Crypto traders: tax calculations may have become practically impossible under new Vero guidance (Dec 2025)
I want to flag something important for anyone actively trading crypto in Finland — especially if you use margin trading, cross/unified margin accounts, or stablecoins.
If these new rules are applied strictly, crypto tax reporting may have crossed the line from “complex” to practically unworkable for many users.
Reference Kryptovarojen verotus - vero.fi
Below is a summary in plain language.
- Margin trading + crypto collateral = taxable disposals
Under the updated Vero guidance:
Pledging crypto as collateral is only non-taxable if the lender is restricted from using the collateral. This is absured.
In most broker margin trading, there are no such restrictions
Therefore, each margin loan likely triggers a taxable disposal of the collateral
This is based on Vero’s own wording (sections 2.8 and 2.11.4).
So far, that’s already bad enough — but it gets worse.
- Isolated margin vs cross / unified margin (the real problem)
Vero’s rules can theoretically be applied to isolated margin accounts:
One asset = one collateral
FIFO disposal can at least be defined
But for cross or unified margin accounts:
All assets in the account act as shared collateral
Brokers do not report:
Which coins are used as collateral
In what ratios
At what exact moment
From a strict tax perspective:
You cannot identify what was “disposed”
You cannot apply FIFO correctly
You cannot reconstruct this data afterward
The only defensible interpretations may be:
Proportional disposal of all assets in the account
or
Treating all assets as disposed when a margin loan is taken
Both are extreme, and neither is realistically supported by current tools or broker data.

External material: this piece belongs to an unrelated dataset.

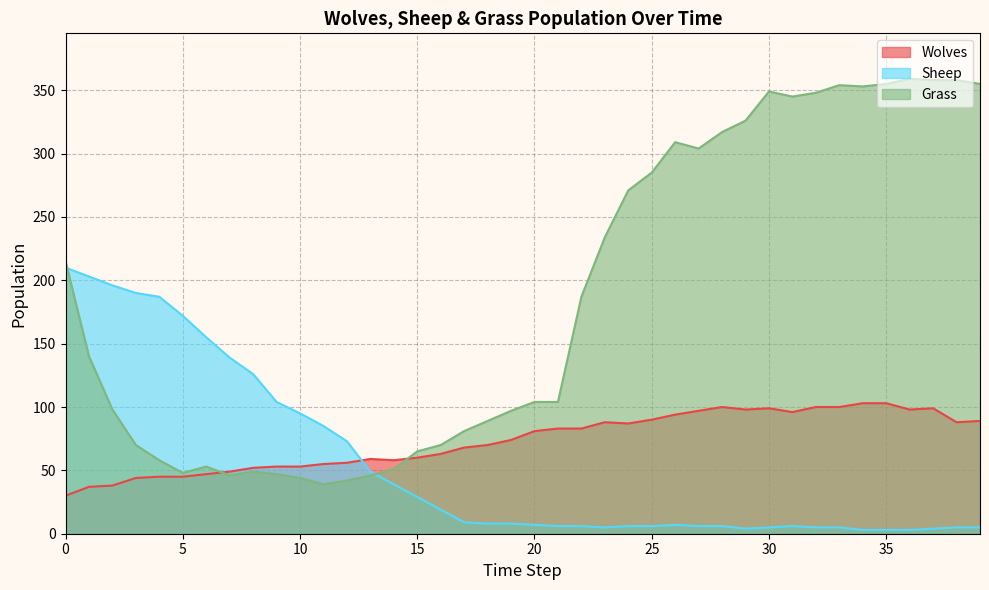

What is the value of the Sheep point at the 19th from the left?

8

- Stablecoins: losses likely not deductible
Another issue that seems underappreciated:
In Finland, stablecoins are treated closer to official currencies
Losses on currency conversions are generally not deductible anymore
Most tax tools still treat stablecoin losses as deductible capital losses. You are in trouble.

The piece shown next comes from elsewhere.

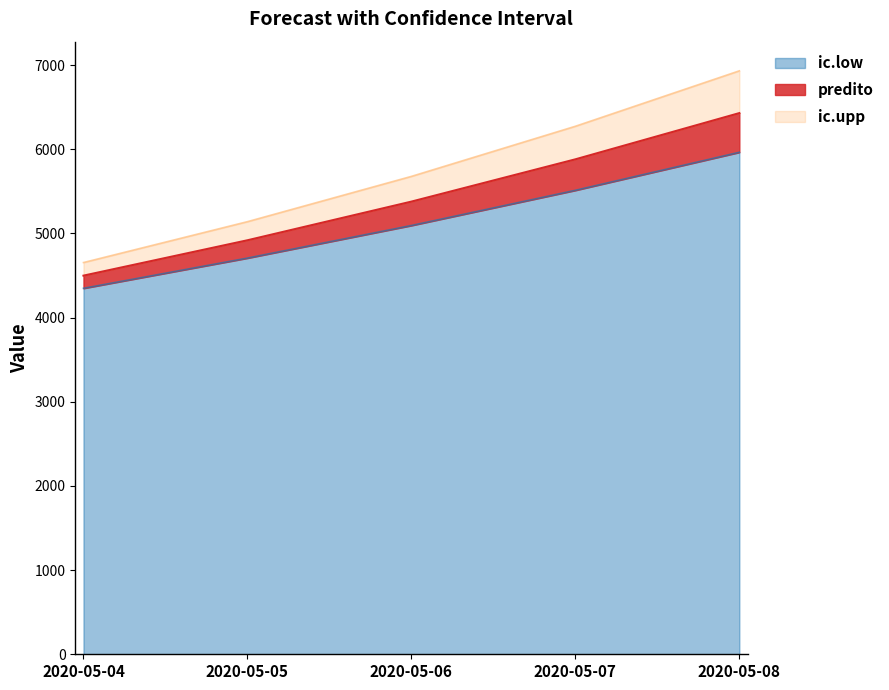

Rank the series at 2020-05-06 from lowest to highest value.

ic.low, predito, ic.upp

This can easily lead to incorrect reporting even for simple USDT / USDC usage.
- Tooling reality check
This is not about any single tax software.
The bigger issue:
Even if you want to comply perfectly:
Brokers don’t provide the required data
Tax software doesn’t model these events
Manual calculation becomes infeasible at scale
This affects:
Active traders
Margin users
Anyone using cross margin
Anyone frequently moving in/out of stablecoins
- Why this matters
If Vero applies these rules strictly:
“I didn’t know” won’t help
“The software couldn’t do it” won’t help
The burden is entirely on the taxpayer
At the moment, there is a huge gap between:
What the guidance theoretically requires and
What is practically possible to calculate
Takeaway
If you are actively trading crypto in Finland:
Be aware that tax reporting risk has increased significantly
Margin trading (especially cross margin) is now a major tax uncertainty
Stablecoin handling deserves extra scrutiny
PLEASE EMAIL ORGANIZATIONS LIKE FINNISH KRYPTO ASSOCIATIONS LIKE KONSENSUS TO ACTIVELY START ENGAGING WITH VERO AND FIGHT AGAINST ABSURD TAX GUIDANCE FROM VERO, E.G. THIS ‘COLLATERAL IS A TAXABLE EVENT UNLESS’…
ALSO I WOULD BE PLEASED TO DISCUSS THIS AS A GROUP WHAT CAN BE DONE TOGETHER.
P.S. Vero guidance is their interpretation of law. And by no means always correct.